C’est au 8ème siècle avec la rédaction du « Kojiki » et le « Nihonshoki », point de départ de la religion shintô, que des témoignages plus clairs nous parviendront. Effectivement, plusieurs divinités dont la déesse du soleil Amaterasu, portaient des bijoux ornés de magatamas créés par le dieu Tamanoya-no-mikoto, divinité des bijoux. Parlant de la déesse solaire, il est raconté qu’elle croqua un magatama pour faire naître d’autres idoles. Restons encore sur elle afin de parler de cette grande tragédie où elle plongea le Japon dans l’obscurité en se retirant dans une grotte à la suite d’une querelle. Afin de la faire sortir, les autres divinités en panique décorèrent un miroir et un magatama sur une branche. Ces deux objets deviendront ensuite des trésors impériaux.

Maintenant que les trésors impériaux ont été abordés, penchons-nous un peu dessus. Il en existe trois : l’épée de Kusanagi (Kusanagi-no-tsurugi ), le miroir de Yata (Yata-no-kagami)  et enfin le magatama de Yasakani (Yasakani-no-magatama). Un mythe présume qu’ils représenteraient les trois dieux principaux :  le miroir pour Amaterasu – déesse du soleil, l’épée pour Susanoo – dieu des océans, et le magatama pour Tsukuyomi – dieu de la lune. Confirmer cette rumeur est complexe car le dernier, Tsukuyomi, est né avec les deux autres vers le début des contes shintôs… mais il ne sera quasiment plus cité après. Il semble qu’il est tranquillement aller faire tourner sa petite lune et n’a, littéralement, pas fait trop d’histoire.
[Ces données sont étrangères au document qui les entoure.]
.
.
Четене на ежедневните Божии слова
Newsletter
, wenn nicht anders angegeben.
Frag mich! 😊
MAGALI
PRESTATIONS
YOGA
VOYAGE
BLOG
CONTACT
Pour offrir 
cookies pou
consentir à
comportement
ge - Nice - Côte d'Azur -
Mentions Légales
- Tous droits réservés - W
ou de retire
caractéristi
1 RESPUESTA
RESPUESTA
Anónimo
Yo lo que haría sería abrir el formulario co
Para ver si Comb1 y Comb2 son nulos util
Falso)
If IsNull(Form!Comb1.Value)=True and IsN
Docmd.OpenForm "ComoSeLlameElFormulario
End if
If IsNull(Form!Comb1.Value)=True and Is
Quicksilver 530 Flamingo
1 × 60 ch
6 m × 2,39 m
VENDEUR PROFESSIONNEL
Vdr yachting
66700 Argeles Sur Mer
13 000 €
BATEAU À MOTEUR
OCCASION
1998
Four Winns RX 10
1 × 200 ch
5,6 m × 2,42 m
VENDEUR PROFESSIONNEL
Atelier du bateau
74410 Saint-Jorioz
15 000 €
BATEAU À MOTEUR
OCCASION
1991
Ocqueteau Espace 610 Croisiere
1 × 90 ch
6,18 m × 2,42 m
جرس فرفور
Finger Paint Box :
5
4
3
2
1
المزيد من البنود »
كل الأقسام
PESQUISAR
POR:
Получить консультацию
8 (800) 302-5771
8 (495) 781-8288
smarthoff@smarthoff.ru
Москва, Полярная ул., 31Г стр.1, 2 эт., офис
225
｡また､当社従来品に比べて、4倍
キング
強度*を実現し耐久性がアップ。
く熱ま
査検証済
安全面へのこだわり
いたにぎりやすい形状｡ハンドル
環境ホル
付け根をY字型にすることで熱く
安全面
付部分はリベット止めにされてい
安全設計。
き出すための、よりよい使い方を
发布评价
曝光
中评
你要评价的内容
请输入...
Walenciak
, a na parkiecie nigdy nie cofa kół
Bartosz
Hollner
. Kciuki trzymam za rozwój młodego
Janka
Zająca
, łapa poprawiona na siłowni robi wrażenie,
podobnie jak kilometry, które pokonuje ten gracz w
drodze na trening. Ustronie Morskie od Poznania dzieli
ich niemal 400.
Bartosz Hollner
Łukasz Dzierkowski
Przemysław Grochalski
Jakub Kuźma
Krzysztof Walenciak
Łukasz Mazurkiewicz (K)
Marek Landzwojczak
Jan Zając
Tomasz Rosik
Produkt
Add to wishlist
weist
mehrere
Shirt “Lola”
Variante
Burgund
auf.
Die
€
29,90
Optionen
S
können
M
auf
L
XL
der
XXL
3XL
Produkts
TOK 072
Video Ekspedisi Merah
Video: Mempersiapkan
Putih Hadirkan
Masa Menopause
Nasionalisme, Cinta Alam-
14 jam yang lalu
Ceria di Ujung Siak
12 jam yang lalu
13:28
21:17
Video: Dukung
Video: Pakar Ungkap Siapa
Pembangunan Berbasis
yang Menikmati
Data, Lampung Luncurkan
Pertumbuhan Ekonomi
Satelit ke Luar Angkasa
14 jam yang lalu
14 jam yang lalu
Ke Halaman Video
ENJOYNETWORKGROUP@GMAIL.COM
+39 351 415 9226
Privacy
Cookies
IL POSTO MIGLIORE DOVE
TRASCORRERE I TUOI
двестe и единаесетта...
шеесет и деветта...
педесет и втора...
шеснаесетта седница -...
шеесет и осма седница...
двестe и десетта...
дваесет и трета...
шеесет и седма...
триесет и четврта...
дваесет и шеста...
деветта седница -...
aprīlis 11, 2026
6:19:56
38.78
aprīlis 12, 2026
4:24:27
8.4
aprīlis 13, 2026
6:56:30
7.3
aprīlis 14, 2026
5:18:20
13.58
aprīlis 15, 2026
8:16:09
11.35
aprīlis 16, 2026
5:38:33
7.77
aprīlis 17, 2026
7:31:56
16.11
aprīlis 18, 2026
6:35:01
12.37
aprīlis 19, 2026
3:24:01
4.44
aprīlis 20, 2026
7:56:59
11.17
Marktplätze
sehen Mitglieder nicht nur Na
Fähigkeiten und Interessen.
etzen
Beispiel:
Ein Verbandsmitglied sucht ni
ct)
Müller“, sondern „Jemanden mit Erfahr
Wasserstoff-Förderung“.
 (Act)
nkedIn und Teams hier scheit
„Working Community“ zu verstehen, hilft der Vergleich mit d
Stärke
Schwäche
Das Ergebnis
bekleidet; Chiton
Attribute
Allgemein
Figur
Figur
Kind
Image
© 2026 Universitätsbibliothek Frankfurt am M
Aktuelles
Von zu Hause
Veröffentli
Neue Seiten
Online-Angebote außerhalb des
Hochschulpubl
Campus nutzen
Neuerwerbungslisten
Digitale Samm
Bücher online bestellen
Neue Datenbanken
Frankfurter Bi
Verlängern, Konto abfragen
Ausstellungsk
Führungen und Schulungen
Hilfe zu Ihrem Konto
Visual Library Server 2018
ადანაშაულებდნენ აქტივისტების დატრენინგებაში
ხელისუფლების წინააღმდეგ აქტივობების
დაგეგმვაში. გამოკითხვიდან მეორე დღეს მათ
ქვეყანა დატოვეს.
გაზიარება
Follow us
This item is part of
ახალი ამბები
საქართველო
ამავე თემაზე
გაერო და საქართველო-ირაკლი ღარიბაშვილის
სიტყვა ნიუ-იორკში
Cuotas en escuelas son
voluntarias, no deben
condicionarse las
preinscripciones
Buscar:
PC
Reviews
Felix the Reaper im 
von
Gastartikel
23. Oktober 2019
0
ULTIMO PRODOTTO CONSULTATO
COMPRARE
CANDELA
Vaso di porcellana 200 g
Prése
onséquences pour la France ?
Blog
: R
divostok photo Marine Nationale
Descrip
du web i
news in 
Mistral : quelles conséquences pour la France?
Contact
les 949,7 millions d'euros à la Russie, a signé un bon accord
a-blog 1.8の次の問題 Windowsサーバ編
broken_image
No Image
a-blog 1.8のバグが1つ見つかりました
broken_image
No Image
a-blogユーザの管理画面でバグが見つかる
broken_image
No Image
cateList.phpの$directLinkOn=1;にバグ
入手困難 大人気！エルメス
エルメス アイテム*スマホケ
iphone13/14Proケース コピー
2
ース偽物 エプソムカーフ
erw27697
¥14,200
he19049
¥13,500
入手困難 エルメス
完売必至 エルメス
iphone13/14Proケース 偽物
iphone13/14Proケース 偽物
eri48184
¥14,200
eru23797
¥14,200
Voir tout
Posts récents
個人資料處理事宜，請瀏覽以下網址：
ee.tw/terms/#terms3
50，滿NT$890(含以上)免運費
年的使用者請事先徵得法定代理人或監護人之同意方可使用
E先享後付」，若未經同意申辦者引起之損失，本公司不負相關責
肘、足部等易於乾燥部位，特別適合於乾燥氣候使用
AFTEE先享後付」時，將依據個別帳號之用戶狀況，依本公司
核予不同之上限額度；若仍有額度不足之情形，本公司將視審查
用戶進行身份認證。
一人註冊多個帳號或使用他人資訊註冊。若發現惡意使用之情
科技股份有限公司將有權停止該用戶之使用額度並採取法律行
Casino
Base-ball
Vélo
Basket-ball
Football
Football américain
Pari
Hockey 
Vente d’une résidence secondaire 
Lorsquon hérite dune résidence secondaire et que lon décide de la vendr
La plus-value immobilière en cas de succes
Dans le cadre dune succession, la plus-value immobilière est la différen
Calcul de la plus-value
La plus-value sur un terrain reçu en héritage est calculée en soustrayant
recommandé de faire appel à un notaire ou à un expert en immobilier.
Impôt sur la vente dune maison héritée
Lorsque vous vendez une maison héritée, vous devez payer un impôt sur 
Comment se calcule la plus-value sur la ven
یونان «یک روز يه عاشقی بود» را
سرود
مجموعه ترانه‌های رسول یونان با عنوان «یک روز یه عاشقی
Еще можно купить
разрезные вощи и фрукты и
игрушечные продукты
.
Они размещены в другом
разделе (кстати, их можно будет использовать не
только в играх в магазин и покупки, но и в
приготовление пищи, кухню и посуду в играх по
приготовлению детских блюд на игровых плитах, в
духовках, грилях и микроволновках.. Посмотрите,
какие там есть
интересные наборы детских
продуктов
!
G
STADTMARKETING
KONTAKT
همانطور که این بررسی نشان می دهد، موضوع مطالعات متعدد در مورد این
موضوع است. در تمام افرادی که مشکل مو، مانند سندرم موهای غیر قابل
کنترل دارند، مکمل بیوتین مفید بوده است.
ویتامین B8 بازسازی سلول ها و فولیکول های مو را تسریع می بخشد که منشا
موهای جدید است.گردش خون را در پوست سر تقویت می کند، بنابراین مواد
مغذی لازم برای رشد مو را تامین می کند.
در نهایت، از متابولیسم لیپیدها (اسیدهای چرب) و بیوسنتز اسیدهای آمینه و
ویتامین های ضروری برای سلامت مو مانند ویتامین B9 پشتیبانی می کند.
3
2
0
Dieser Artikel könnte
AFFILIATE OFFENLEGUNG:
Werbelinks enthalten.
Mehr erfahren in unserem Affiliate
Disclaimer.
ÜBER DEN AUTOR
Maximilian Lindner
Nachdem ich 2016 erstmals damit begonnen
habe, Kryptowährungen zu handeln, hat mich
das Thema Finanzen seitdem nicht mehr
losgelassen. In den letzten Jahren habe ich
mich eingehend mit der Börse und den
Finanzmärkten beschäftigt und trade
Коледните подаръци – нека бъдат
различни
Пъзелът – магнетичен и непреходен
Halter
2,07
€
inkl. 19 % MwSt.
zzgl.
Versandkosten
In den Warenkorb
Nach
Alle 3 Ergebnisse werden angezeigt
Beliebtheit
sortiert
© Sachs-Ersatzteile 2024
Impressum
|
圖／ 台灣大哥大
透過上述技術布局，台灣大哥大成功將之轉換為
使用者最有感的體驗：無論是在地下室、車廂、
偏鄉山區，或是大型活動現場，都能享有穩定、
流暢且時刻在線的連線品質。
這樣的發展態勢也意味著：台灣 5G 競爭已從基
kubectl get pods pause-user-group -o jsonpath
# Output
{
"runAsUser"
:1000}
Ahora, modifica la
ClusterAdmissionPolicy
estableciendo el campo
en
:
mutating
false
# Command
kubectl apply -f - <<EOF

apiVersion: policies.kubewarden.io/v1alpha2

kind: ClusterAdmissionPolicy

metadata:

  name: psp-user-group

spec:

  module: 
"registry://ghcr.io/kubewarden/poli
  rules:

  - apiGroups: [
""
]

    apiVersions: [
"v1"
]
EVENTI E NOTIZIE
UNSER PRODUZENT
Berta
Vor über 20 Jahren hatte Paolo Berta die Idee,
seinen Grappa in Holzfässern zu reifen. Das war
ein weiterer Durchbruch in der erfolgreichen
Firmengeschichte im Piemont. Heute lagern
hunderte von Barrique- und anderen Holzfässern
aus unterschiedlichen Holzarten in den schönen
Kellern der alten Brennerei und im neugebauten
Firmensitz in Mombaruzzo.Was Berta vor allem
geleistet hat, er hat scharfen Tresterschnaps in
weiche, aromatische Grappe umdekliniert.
Mais revenons encore sur ces trésors : Avec des mises en scène plus claires dans ces récits, on pourrait penser qu’il deviendrait plus facile de comprendre de quoi s’agît le magatama. Et bien non, car la spiritualité shintô est très énigmatique, même pour les Japonais. Si vous avez visité un sanctuaire au Japon, vous avez sûrement remarqué qu’il y a souvent cette partie qui délimite les mortels et les divinités. Il s’agît souvent même du bâtiment tout entier. D’ailleurs, la réplique du miroir de Yata est conservée au grand sanctuaire de Isé. Mais avez-vous vu ce miroir durant une excursion ? Non, mais c’est normal.

J’ai bien dit « réplique » concernant le mirioir, parce que parmi les trois reliques, seul le magatama semble être d’origine au détriment des deux autres qui sont perdus à jamais. Une théorie, encore une, rendant ce miracle possible est la proximité du bijou avec l’empereur au palais impérial. Encore aujourd’hui, les trois trésors sont utilisés lors du sacrement des nouveaux empereurs. Cependant, beaucoup de questions resteront sans réponses car ce rituel est strictement fermé au public. A part le peu de personnes pouvant y participer, nul ne sait vraiment quel est le rôle des régalias durant ce rite, y compris le magatama.

Finalement, il semble que j’ai abordé beaucoup d’élément pour ne finalement rien conclure. Même si cela peut sembler frustrant qu’un objet tant présent nous apporte plus de questions que de réponses, c’est aussi tout le charme du magatama. En plus, si son origine était trop claire, il se peut que son usage dans la culture populaire ait été délicat. C’est bien au contraire tout son aura énigmatique qui le rend si polyvalent. La seule information dont je peux m’avancer sans craintes, c’est qu’il s’agît bel et bien d’une figure sacrée aux pouvoirs mystérieux. Même si notre quotidien contemporain nous pousse souvent à vouloir tout sous contrôle sans incertitudes, porter un magatama peut nous rappeler une belle capacité que nous avons en tant qu’être humain: Faire confiance, tout simplement.